::: THE DATA

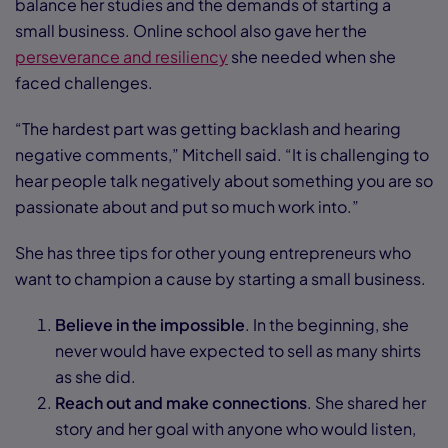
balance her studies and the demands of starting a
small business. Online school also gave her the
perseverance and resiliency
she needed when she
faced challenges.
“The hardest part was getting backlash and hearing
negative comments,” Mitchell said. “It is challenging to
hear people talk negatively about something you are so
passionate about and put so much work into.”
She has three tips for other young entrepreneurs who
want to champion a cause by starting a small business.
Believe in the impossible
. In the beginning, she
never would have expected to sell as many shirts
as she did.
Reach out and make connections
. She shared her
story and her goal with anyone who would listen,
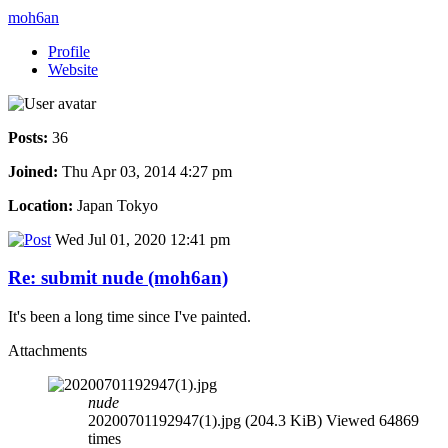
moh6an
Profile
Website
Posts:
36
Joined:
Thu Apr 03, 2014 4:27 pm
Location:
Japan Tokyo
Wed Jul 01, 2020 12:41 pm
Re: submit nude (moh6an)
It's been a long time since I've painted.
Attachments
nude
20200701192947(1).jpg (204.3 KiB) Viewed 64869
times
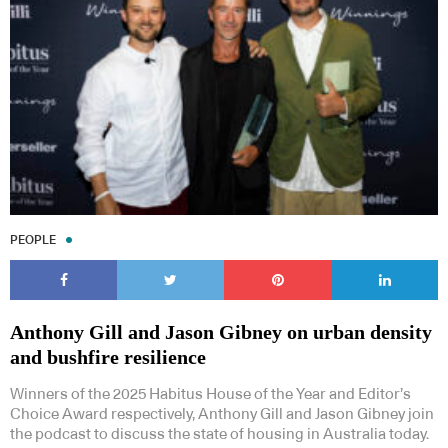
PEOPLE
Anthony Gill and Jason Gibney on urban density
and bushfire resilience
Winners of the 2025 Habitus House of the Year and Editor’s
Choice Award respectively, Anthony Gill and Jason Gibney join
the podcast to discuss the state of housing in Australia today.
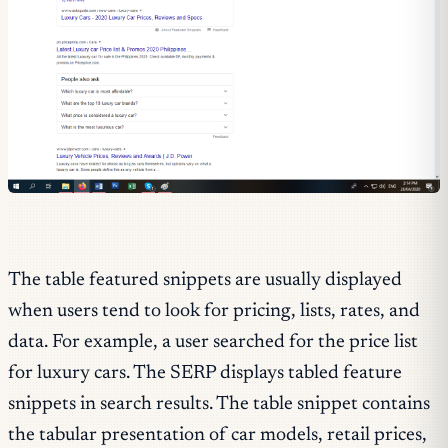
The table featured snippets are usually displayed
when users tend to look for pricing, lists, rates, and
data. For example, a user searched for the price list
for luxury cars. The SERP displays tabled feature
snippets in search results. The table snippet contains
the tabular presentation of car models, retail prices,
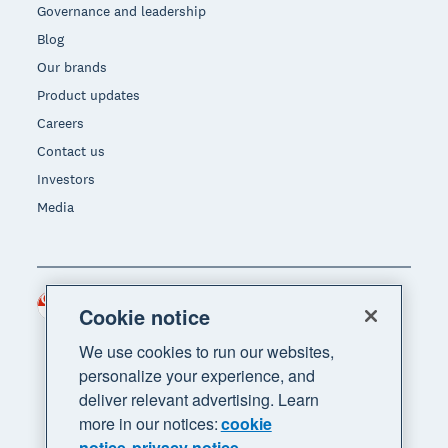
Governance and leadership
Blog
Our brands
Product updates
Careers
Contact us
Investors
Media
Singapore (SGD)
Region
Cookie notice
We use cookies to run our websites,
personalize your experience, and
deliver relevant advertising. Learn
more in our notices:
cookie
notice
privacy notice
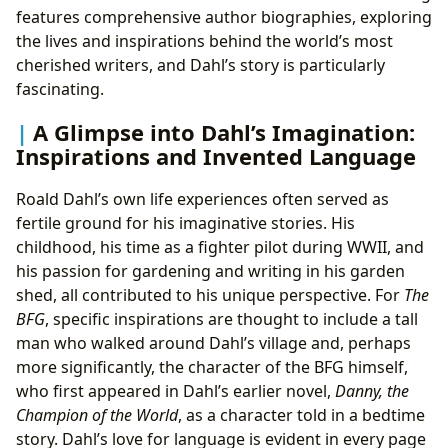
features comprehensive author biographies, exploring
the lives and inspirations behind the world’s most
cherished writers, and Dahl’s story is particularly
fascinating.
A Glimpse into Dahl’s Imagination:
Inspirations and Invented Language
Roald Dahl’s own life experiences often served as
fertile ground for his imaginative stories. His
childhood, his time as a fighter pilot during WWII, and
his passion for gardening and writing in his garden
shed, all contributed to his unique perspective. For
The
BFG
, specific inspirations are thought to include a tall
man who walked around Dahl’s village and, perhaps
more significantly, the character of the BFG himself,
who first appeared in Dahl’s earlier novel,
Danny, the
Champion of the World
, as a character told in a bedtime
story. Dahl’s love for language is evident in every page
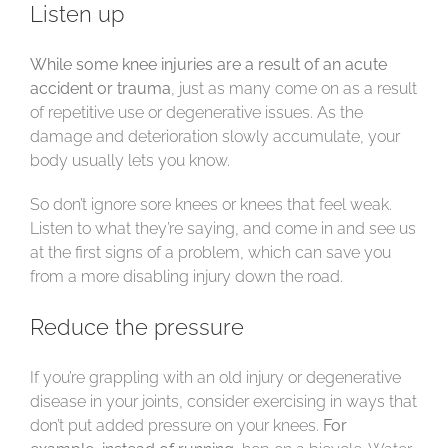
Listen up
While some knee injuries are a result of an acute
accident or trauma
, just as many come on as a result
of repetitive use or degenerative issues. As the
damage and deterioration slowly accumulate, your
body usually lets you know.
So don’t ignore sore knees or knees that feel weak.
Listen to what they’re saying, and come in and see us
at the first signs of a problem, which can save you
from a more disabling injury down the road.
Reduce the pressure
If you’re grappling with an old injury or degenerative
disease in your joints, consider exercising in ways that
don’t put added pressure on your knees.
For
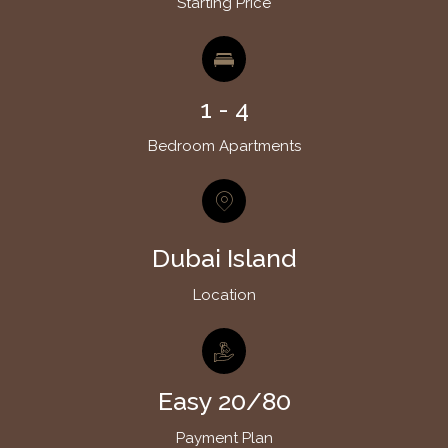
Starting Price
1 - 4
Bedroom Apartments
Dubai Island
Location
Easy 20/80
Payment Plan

::::::

◆ **DIRECTIVE**
From the material above, output only the span of lines that starts at the one containing "hear people talk" and finishes at the one containing "and bushfire resilience", word for word and free of pictures.

◆ **WRITTEN ANSWER**
hear people talk negatively about something you are so
passionate about and put so much work into.”
She has three tips for other young entrepreneurs who
want to champion a cause by starting a small business.
Believe in the impossible
. In the beginning, she
never would have expected to sell as many shirts
as she did.
Reach out and make connections
. She shared her
story and her goal with anyone who would listen,
moh6an
Profile
Website
Posts:
36
Joined:
Thu Apr 03, 2014 4:27 pm
Location:
Japan Tokyo
Wed Jul 01, 2020 12:41 pm
Re: submit nude (moh6an)
It's been a long time since I've painted.
Attachments
nude
20200701192947(1).jpg (204.3 KiB) Viewed 64869
times
PEOPLE
Anthony Gill and Jason Gibney on urban density
and bushfire resilience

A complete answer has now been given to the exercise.